EAGLE – It was Nicholas Brooks’ albatross on No. 11 that really set the tone for the day.
Ok, it might not be a real albatross, but ask any resident around Eagle Ranch Golf Course and they’ll say that the par-3 11th is really the shortest par 5 on the course.
Missing right sends the ball into the hazard and missing left, while safer, certainly brings bogey and double bogey into play.
So Brooks, a slick swinging lefty who prefers to hit a cut, slung a draw into the back-right pin and knocked in his birdie putt. He finished the day with a 6-under-par 66 to take the Day 1 at the Class 3A state tournament, and it’s shots like off the tee at 11 that has a state championship within his grasp.
“I hit kind of a punch 8-iron into the breeze,” Brooks said. “It was 172 and I just drew it around the green to about eight feet and made the putt. I usually hit a cut, but recently I’ve been hitting a draw and just trying to play it.”
He made seven birdies on the day and had just one hiccup, a bogey on the par-4 13th. He was 3-under on the par 5’s and 2-under on the par 3’s. It’s a solid way to gain a Day 1 lead.
The Lions are also in the team lead as Crew Fitzgerald fired a 77, Gavin Pittman shot a 78 and Van Simmons finished with an 83. Only the top three scores count toward the team score, so getting one kid in the 60’s and two in the 70’s is also a good way to gain a lead.
But they aren’t solo at No. 1. Mullen is tied for the team thanks to Jackson Beldy’s team-best 69. John McMullan shot a 75 and Michael Fugate shot 77. Beyond Brooks and Beldy, Peak to Peak’s Jack Brayman and Eaton’s Dayne Schmidke shot 71, making it four players under par after the first day.
Holy Family’s Bobby Flaherty and Manitou Springs’ Hayden Dorsey bot finished with a 72. The other 78 players in the field are over par going into Day 2.
Brooks will lead a pride of Lions as they seek out their first team title since edging Holy Family by five shots at Eisenhower Golf Club at the U.S. Air Force Academy.
“No matter if we mistake, make a bogey or a bad shot, you just have to move on,” Brooks said. “We just have to focus on our next shot and take it one shot at a time.”
The second round of the 3A boys golf state tournament will get underway at 9:30 a.m.
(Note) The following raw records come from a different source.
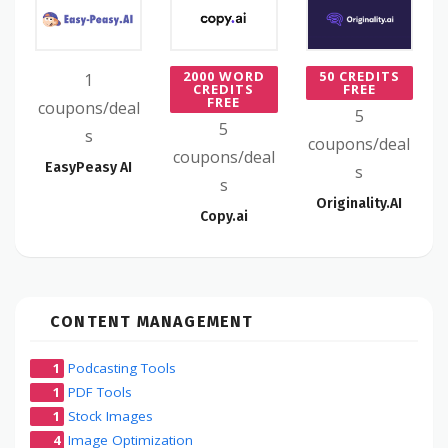
2000 WORD
50 CREDITS
1
CREDITS
FREE
FREE
coupons/deal
5
5
s
coupons/deal
coupons/deal
EasyPeasy AI
s
s
Originality.AI
Copy.ai
CONTENT MANAGEMENT
1
Podcasting Tools
1
PDF Tools
1
Stock Images
4
Image Optimization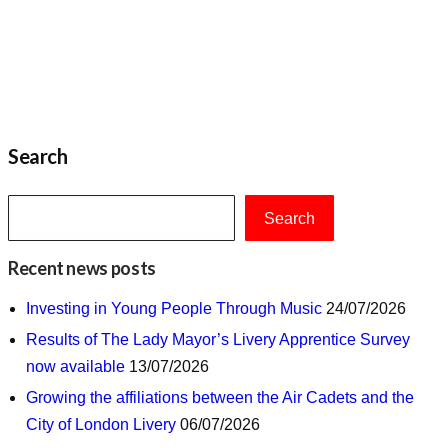
Search
Search
Recent news posts
Investing in Young People Through Music
24/07/2026
Results of The Lady Mayor’s Livery Apprentice Survey
now available
13/07/2026
Growing the affiliations between the Air Cadets and the
City of London Livery
06/07/2026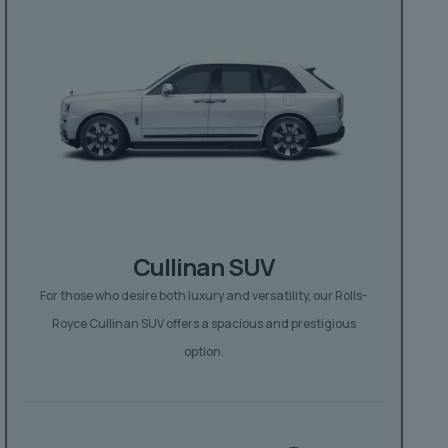
Cullinan SUV
For those who desire both luxury and versatility, our Rolls-
Royce Cullinan SUV offers a spacious and prestigious
option.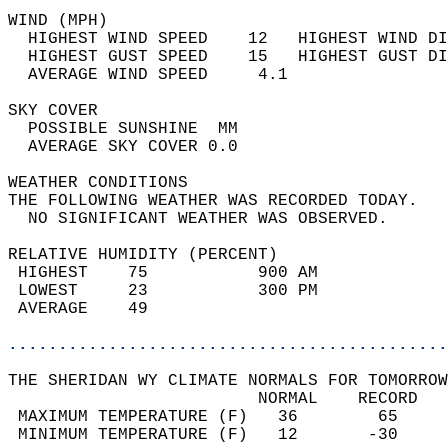
WIND (MPH)                                  
  HIGHEST WIND SPEED    12   HIGHEST WIND DI
  HIGHEST GUST SPEED    15   HIGHEST GUST DI
  AVERAGE WIND SPEED     4.1                
SKY COVER                                   
  POSSIBLE SUNSHINE  MM                     
  AVERAGE SKY COVER 0.0                     
WEATHER CONDITIONS                          
THE FOLLOWING WEATHER WAS RECORDED TODAY.   
  NO SIGNIFICANT WEATHER WAS OBSERVED.      
RELATIVE HUMIDITY (PERCENT)  
 HIGHEST    75           900 AM             
 LOWEST     23           300 PM             
 AVERAGE    49                              
............................................
THE SHERIDAN WY CLIMATE NORMALS FOR TOMORROW
                         NORMAL    RECORD   
 MAXIMUM TEMPERATURE (F)   36        65     
 MINIMUM TEMPERATURE (F)   12       -30     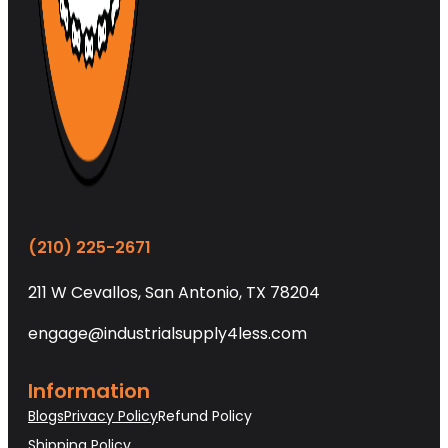
(210) 225-2671
211 W Cevallos, San Antonio, TX 78204
engage@industrialsupply4less.com
Information
Blogs
Privacy Policy
Refund Policy
Shipping Policy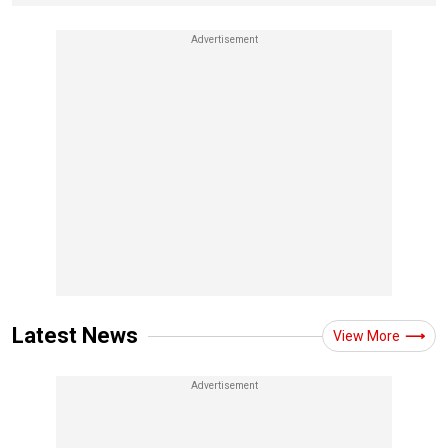
Latest News
View More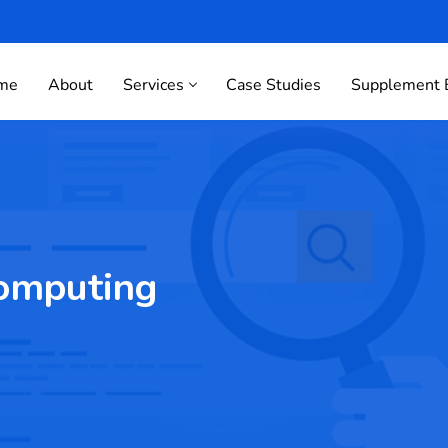
me
About
Services
Case Studies
Supplement 
omputing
Tuesday at Eagle Ranch.

(Dan Mohrmann/ColoradoPreps.com)
Even par getting the job done at Fox Hill
Sometimes par is good enough to win. Or least take a share of the Day 1 lead.
Three players got into the house at even-par at the 4A state tournament at Fox Hill Country Club. Air Academy’s Jack Moates, Northridge’s Everett Lewis and Grand Junction’s Hunter Simmons each shot 70 and will be in the final grouping on Tuesday’s second round.
Twenty-two players are within five shots heading into Day 2.
Broomfield has a five-shot lead for the team title thanks in big part to freshman Rev Bonniwell’s 72. Loveland is in second place and Mead is in third.
Defending state champion Cheyenne Mountain is in eighth place.
Banks Forging ahead at Elmwood
Those Pueblo municipal courses have a way of playing tricks with the psyche of the players strolling the fairways. Forge Christian freshman Joey Banks might have just the the right mix of talent blissful ignorance to get by unfazed.
He was the only player to dip into red numbers as he shot a 69 at Elmwood to take the Day 1 lead at the 2A tournament.
He made a bogey on No. 1 then rebounded with a birdie on 11 before making back-to-back birdies on 16 and 17. His bogey on 18 put him in the clubhouse at 1-under, one stroke ahead of Swink’s Noah Pearson.
Forge sits three strokes behind Frontier Academy in the race for the team championship. Defending state champion Golden View Classical Academy has ground to make up as it sits in 15th place.